Sculpture : Afrique, Océanie, Amériques
Sculpture : Afrique, Océanie, Amériques
Lot Closed
December 4, 04:04 PM GMT
Estimate
200,000 - 300,000 EUR
Lot Details
Description
Statue, Moai Papa, Île de Pâques
haut. 41 cm ; 16 ⅛ in
"Il est au milieu du Grand Océan, dans une région où l'on ne passe jamais, une île mystérieuse et isolée ; aucune terre ne gît en son voisinage et, à plus de huit cents lieues de toutes parts, des immensités vides et mouvantes l'environnent." Pierre Loti, L'île de Pâques. Journal d'un aspirant de La Flore, 1872, p. 5
Découverte en 1722 par le marin hollandais Jakob Roggeveen, l’Île de Pâques n’a cessé de fasciner les Occidentaux. Si les colosses de pierre moaï, effigies imposantes d'aristocrates divinisés, marquent d’emblée les esprits, c’est en 1774, lors du voyage du capitaine James Cook, que des sculptures en bois y furent pour la première fois collectées. Les témoins de cet art raffiné arrivent donc en Europe dès la fin du XVIIIe siècle, révélant à l’Occident le génie créatif des Rapanui (Pascuans), tant dans les multiples réinventions de la figure humaine que par la modernité des formes.
Parmi tous les corpus d’œuvres pascuanes c’est certainement celui des moai kavakava et moai papa qui intrigua le plus les occidentaux. A la fascination qu'exerça d'emblée leur esthétique répondirent très vite les nombreuses spéculations liées à leurs caractéristiques morphologiques et à leurs fonctions.
Les statues anthropomorphes moai papa (papa désignant leur torse plat) sont le plus souvent considérées comme les contreparties féminines du moai kavakava (figures à côtes). Ce sont des œuvres rares, dont une vingtaine seulement sont publiées. Leur rôle cérémoniel, de même que leur gestuelle et la surprenante minceur du torse, demeurent inexpliqués.
Tandis que le moai kavakava impressionne par son attitude autoritaire et agressive, la moai papa séduit par son élégance, offerte notamment par les doigts effilés aux pouces recourbés. La pose est conventionnelle, un bras replié barrant le buste, l'autre tendu, la main affleurant le bas-ventre. Monumentale, la tête impose la puissance et la gravité du visage aux traits stylisés, l'intensité de l'expression offerte par les pupilles d'obsidienne (dont l'une est manquante) cerclées d'os. Elle se distingue notamment par la beauté du dos, dont la pureté formelle est exacerbée par la veinure serrée du bois et par le motif circulaire ponctuant la région lombaire, tandis que les plans inclinés de la tête font glisser le regard en profondeur, suivant le glyphe crânien du poulpe, dont les bras se confondent avec la chevelure. Enfin, la fluidité des lignes et la finesse des modelés sont mises en valeur par les nuances brun rouge du bois dur (probablement de sophora toromiro).

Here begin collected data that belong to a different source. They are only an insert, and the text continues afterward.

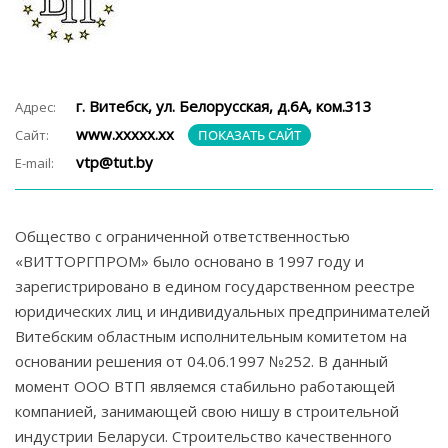
г. Витебск, ул. Белорусская, д.6А, ком.313
Адрес:
www.ххххх.хх
Сайт:
ПОКАЗАТЬ САЙТ
vtp@tut.by
E-mail:
Общество с ограниченной ответственностью
«ВИТТОРГПРОМ» было основано в 1997 году и
зарегистрировано в едином государственном реестре
юридических лиц и индивидуальных предпринимателей
Витебским областным исполнительным комитетом на
основании решения от 04.06.1997 №252. В данный
момент ООО ВТП являемся стабильно работающей
компанией, занимающей свою нишу в строительной
индустрии Беларуси. Строительство качественного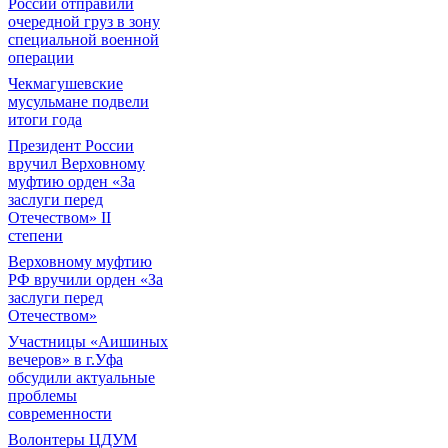
России отправили
очередной груз в зону
специальной военной
операции
Чекмагушевские
мусульмане подвели
итоги года
Президент России
вручил Верховному
муфтию орден «За
заслуги перед
Отечеством» II
степени
Верховному муфтию
РФ вручили орден «За
заслуги перед
Отечеством»
Участницы «Аишиных
вечеров» в г.Уфа
обсудили актуальные
проблемы
современности
Волонтеры ЦДУМ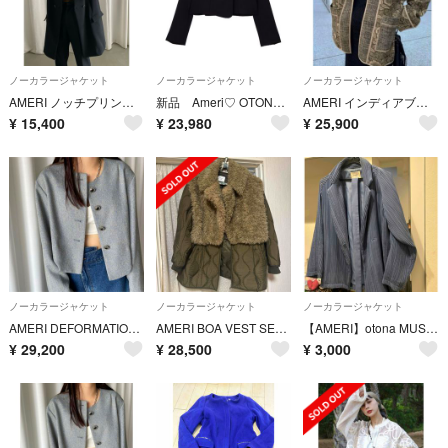
ノーカラージャケット
ノーカラージャケット
ノーカラージャケット
AMERI ノッチプリントライニングジャケット
新品 Ameri♡ OTONA MUSE CURVE HEART JACKET♡
AMERI インディアブロックプリントジャケット
¥
15,400
¥
23,980
¥
25,900
ノーカラージャケット
ノーカラージャケット
ノーカラージャケット
AMERI DEFORMATION SUMMER TWEED JACKET
AMERI BOA VEST SET QUILTING COAT
【AMERI】otona MUSEコラボ プリーツJK
¥
29,200
¥
28,500
¥
3,000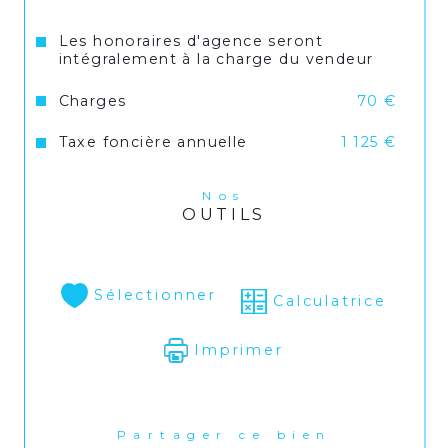
Les honoraires d'agence seront
intégralement à la charge du vendeur
Charges
70 €
Taxe foncière annuelle
1 125 €
Nos
OUTILS
Sélectionner
Calculatrice
Imprimer
Partager ce bien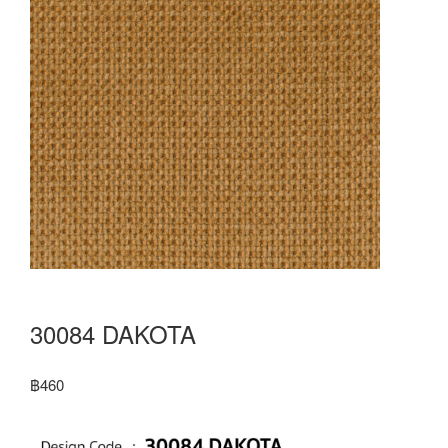
30084 DAKOTA
฿
460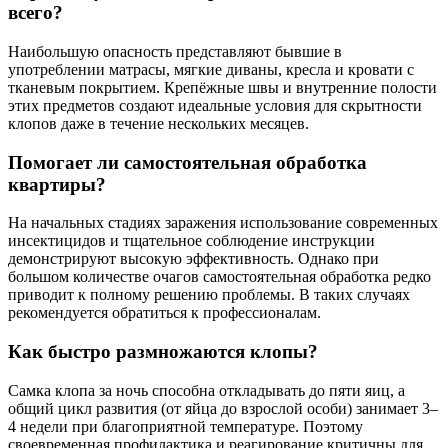
всего?
Наибольшую опасность представляют бывшие в
употреблении матрасы, мягкие диваны, кресла и кровати с
тканевым покрытием. Крепёжные швы и внутренние полости
этих предметов создают идеальные условия для скрытности
клопов даже в течение нескольких месяцев.
Помогает ли самостоятельная обработка
квартиры?
На начальных стадиях заражения использование современных
инсектицидов и тщательное соблюдение инструкции
демонстрируют высокую эффективность. Однако при
большом количестве очагов самостоятельная обработка редко
приводит к полному решению проблемы. В таких случаях
рекомендуется обратиться к профессионалам.
Как быстро размножаются клопы?
Самка клопа за ночь способна откладывать до пяти яиц, а
общий цикл развития (от яйца до взрослой особи) занимает 3–
4 недели при благоприятной температуре. Поэтому
своевременная профилактика и реагирование критичны для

Stylistiquement, cette œuvre s'apparente à la moai papa collectée par Pierre Loti en janvier 1872 (ex. Collection Pierre Loti puis André Breton, in Leiris, 2008 : 26, fig. 10).
A l’élégance et à la rareté de cette sculpture s’ajoute sa provenance prestigieuse. Acquise au début du siècle par Josef Mueller (1887-1977) - l'un des plus importants collectionneurs du XXe siècle – qui fut également l'un des premiers à présenter sous un même regard les toiles des plus grands maîtres modernes et les chefs-d'œuvre des arts dits "primitifs » elle rejoignit ensuite la prestigieuse Collection d’Art Océanien de Monsieur et Madame Rosenthal dispersée par Sotheby’s en 2010.